NOTICE TO BUYER: PLEASE REVIEW THIS PLAN CAREFULLY. IT ONLY PROVIDES
LIMITED BENEFITS, AND IT DOES NOT ON ITS OWN OR IN COMBINATION WITH OTHER
LIMITED BENEFITS POLICIES CONSTITUTE MAJOR MEDICAL INSURANCE. BENEFITS PROVIDED
ARE SUPPLEMENTAL AND ARE NOT INTENDED TO COVER ALL MEDICAL EXPENSES.
TO LEARN IF YOU ARE
ELIGIBLE FOR A MAJOR MEDICAL PLAN, PREMIUM DISCOUNTS, OR FINANCIAL ASSISTANCE,
PLEASE VISIT [WWW.BEWELLNM.COM] OR CALL [1-833-862-3935].
C. Ancillary
plans. Plans issued in accordance with this section shall be considered
ancillary to the underlying major medical or comprehensive health plan.
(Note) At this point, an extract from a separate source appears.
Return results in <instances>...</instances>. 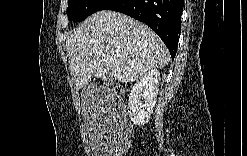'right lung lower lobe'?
I'll return each instance as SVG.
<instances>
[{"label":"right lung lower lobe","mask_w":247,"mask_h":156,"mask_svg":"<svg viewBox=\"0 0 247 156\" xmlns=\"http://www.w3.org/2000/svg\"><path fill=\"white\" fill-rule=\"evenodd\" d=\"M100 10L121 12L147 24L165 43L171 57H175L183 0H108Z\"/></svg>","instance_id":"obj_1"}]
</instances>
(1) Exemptions. Ancillary plans shall not be required to
comply with the following provisions of the rule:
(a) 13.10.34 10- ADDITIONAL REQUIREMENTS
FOR ACCIDENT ONLY PLANS
(b) 13.10.34.11- ADDITIONAL REQUIREMENTS
FOR HOSPITAL INDEMNITY PLANS
(c) 13.10.34.12- OTHER FIXED INDEMNITY
BENEFITS
(d) 13.10.34.13- ADDITIONAL REQUIREMENTS
FOR SPECIFIED DISEASE PLANS
(e) 13.10.34.14-ADDITIONAL REQUIREMENTS
FOR HOSPICE CARE BENEFITS
(f) 13.10.34.18- REQUIRED DISCLOSURE AND
NOTICES
(2) Requirements. Ancillary plans offered in accordance
with this section are subject to these additional requirements:
(a) Treatment trigger. Benefits
offered pursuant to this section may be conditioned upon a covered person
receiving medical care given in a medically appropriate location. A carrier
shall not condition payment for any such benefit on prior approval of treatment
or on medical necessity.
(b) Basis of compensation. Plans
offered pursuant to this section shall provide benefits only on a fixed
indemnity basis.
(c) Benefit maximum. Other fixed indemnity
benefits shall be limited to hospitalization, outpatient services, ambulance
and other transportation services, behavioral health services, laboratory and
imaging services, in-home care, durable medical equipment, home, work or
vehicle modifications to accommodate disability, therapy services,
treatment-related lost wages, health care related lodging, pet care and daycare
services, or cosmetic services relating to a covered accident or illness. Other
fixed indemnity benefits offered pursuant to this section shall not be in
excess of $500,000.
D. MEWAs.
MEWAs and non-employer groups subject to the provisions of 13.19.4 NMAC may not
offer ancillary plans in accordance with this section, unless the coverage is
offered through a bona fide association.
[13.10.34.23 NMAC - N, 1/1/2025]
13.10.34.24 CONTINUING EDUCATION
A. License
required. All producers selling excepted benefits plans under this rule
must maintain current licensure with the state in accordance with the New
Mexico Insurance Code.
B. Continuing
education. Producers transacting in excepted benefits must complete at
least two hours in specialized training in excepted benefits in order to meet
continuing education requirements found in 13.4.7 NMAC.
C. Course
offering. Carriers offering excepted benefits for sale in New Mexico must
offer two-hour specialized training courses for producers. Courses shall comply
with all provisions of 13.4.7 NMAC.
D. Effective date. The requirements of this section
shall go into effect on April 1, 2026 or upon the final adoption of the amended
rule at 13.4.7 NMAC, whichever is later.
Licensees, defined under 13.4.7.7 NMAC and subject to this rule, must
comply with its requirements prior to the next compliance period.